Federal Housing Administration (FHA) applications remained the same as the week before at 9.6 percent of all applications. Likewise, the U.S. Department of Veterans Affairs (VA) applications stayed the same as the week prior at 11.2 percent of applications, and U.S. Department of Agriculture applications stayed constant from the week prior at 0.6 percent.

The average contract interest rate for a 30-year fixed-rate mortgage with conforming loan balances (of $510,400 or less) declined to 3.14 percent from 3.20 percent with points rising from 0.39 to 0.37, including the origination fee, for 80 percent loan-to-value ratio (LTV) loans.

The average contract interest rate on a 30-year fixed-rate mortgage with jumbo loan balances (those greater than $510,400) dropped slightly to 3.51 percent from 3.52 percent with points increasing to 0.33 from 0.30, including the origination fee, for 80 percent LTV loans.

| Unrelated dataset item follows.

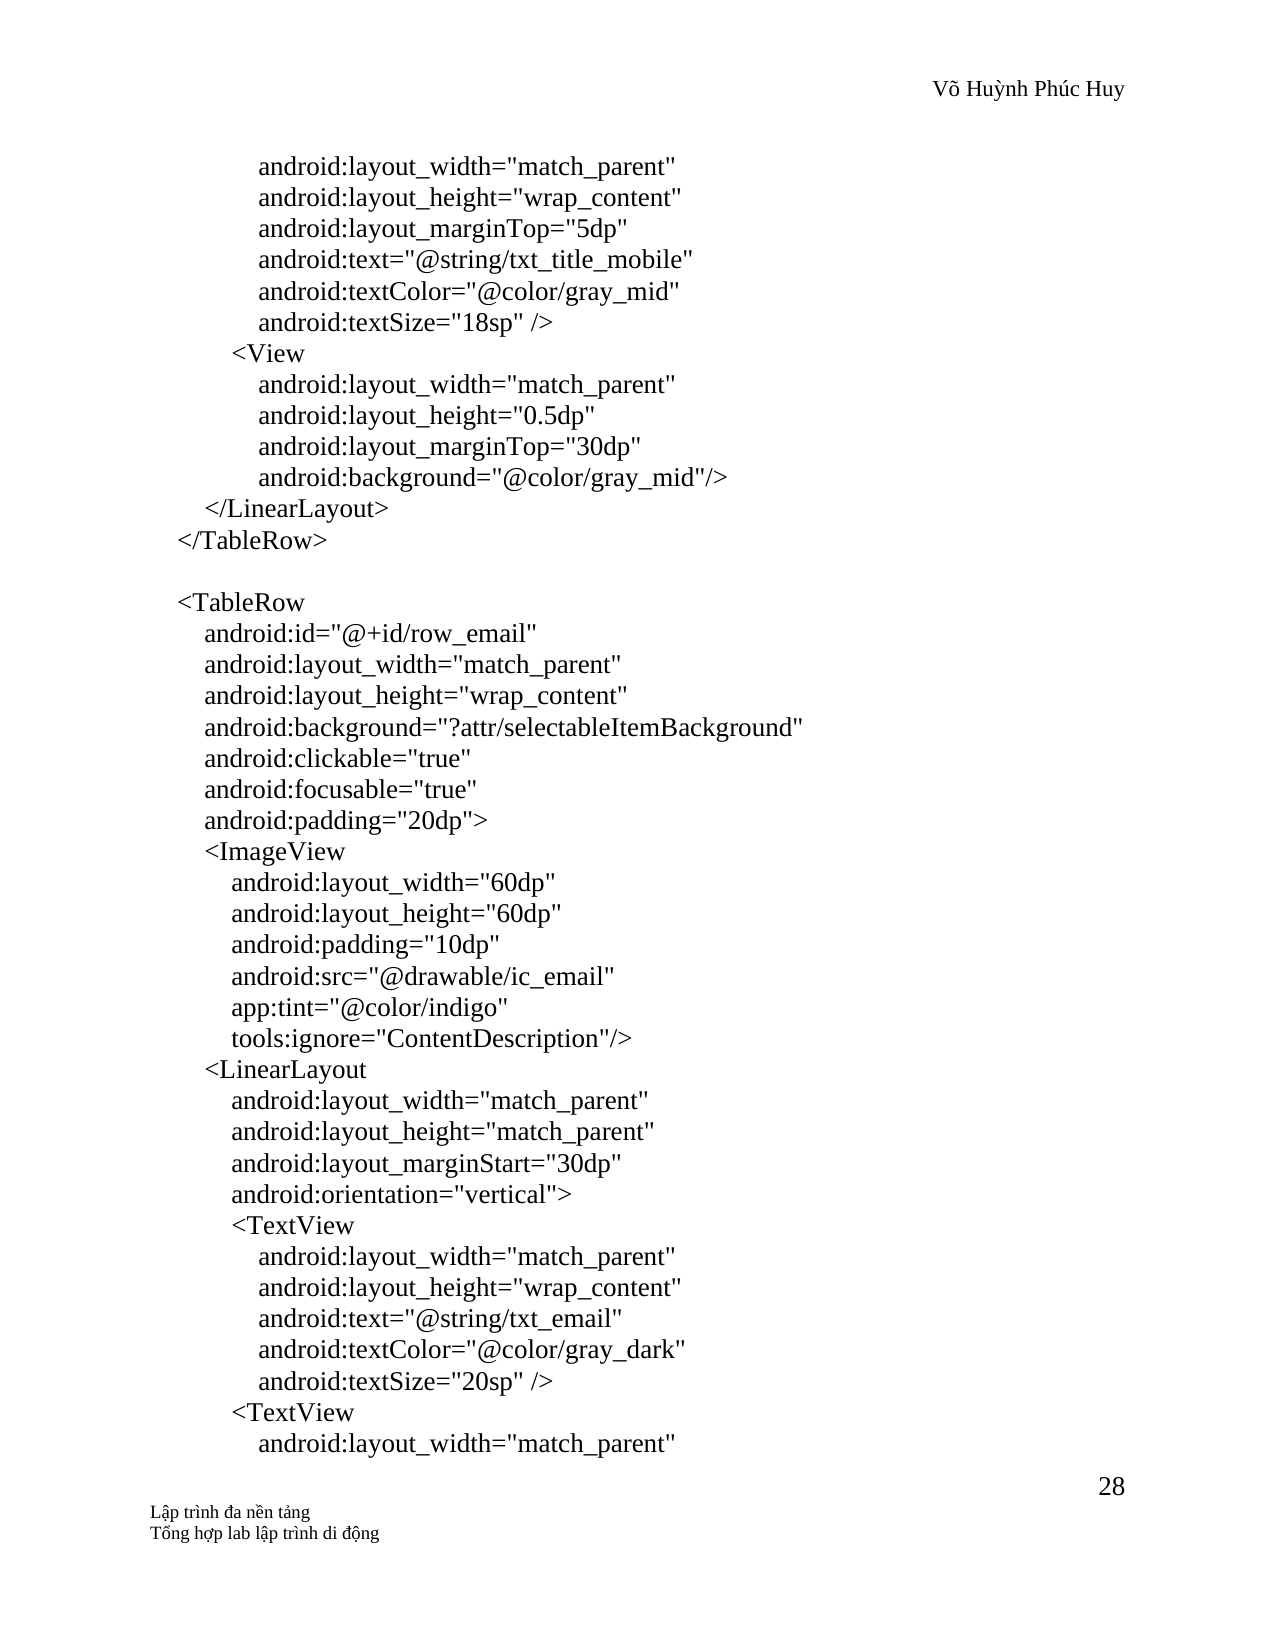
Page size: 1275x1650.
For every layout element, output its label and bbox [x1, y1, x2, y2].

text [150, 150, 1125, 1458]
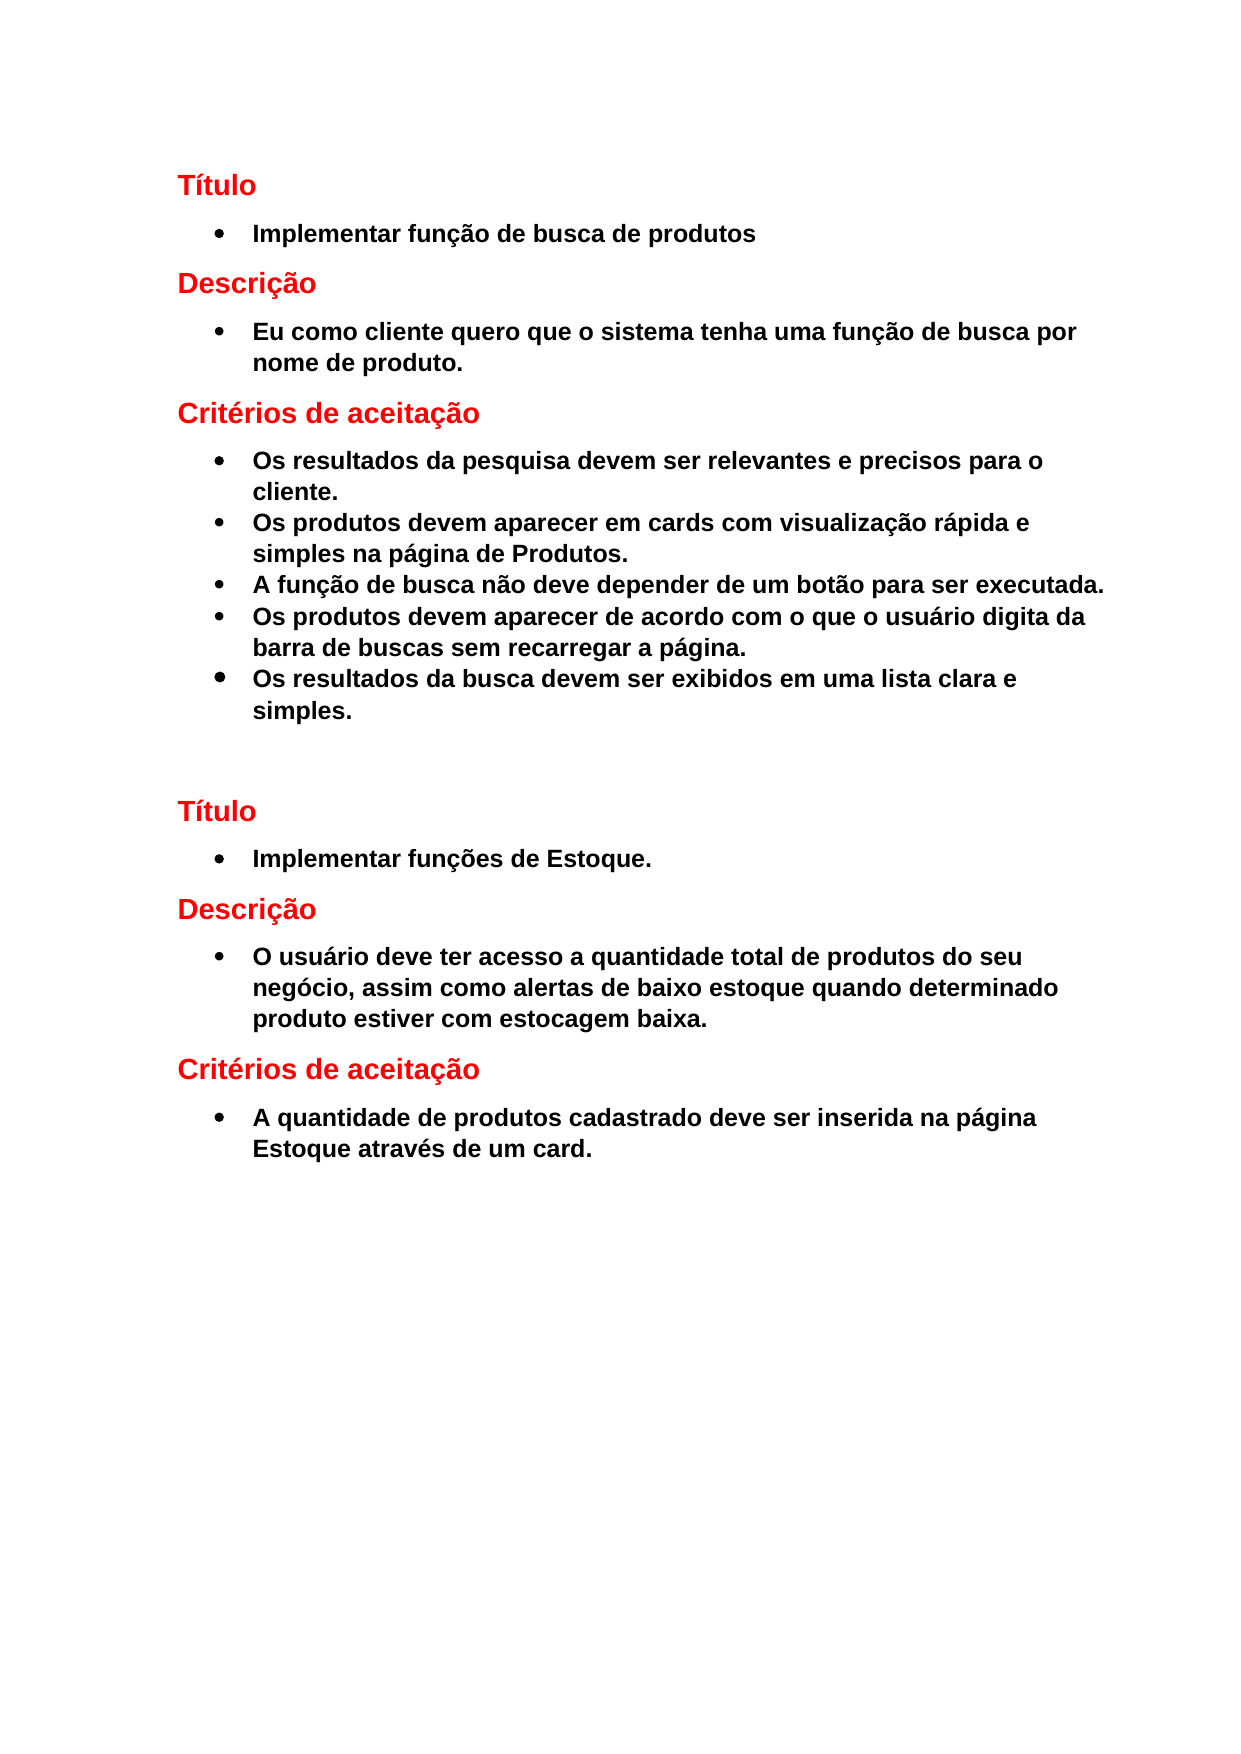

For mortgages backed by the FHA, the average contract interest rate for 30-year fixed-rate mortgages stayed the same at 3.27 percent with points increasing from 0.35 to 0.42 (including origination fee) for 80 percent LTV loans.

On 15-year fixed-rate mortgages, the average contract interest rate declined from 2.76 percent to 2.73 percent with points increasing from 0.36 to 0.37 (including origination fee) for 80 percent LTV loans.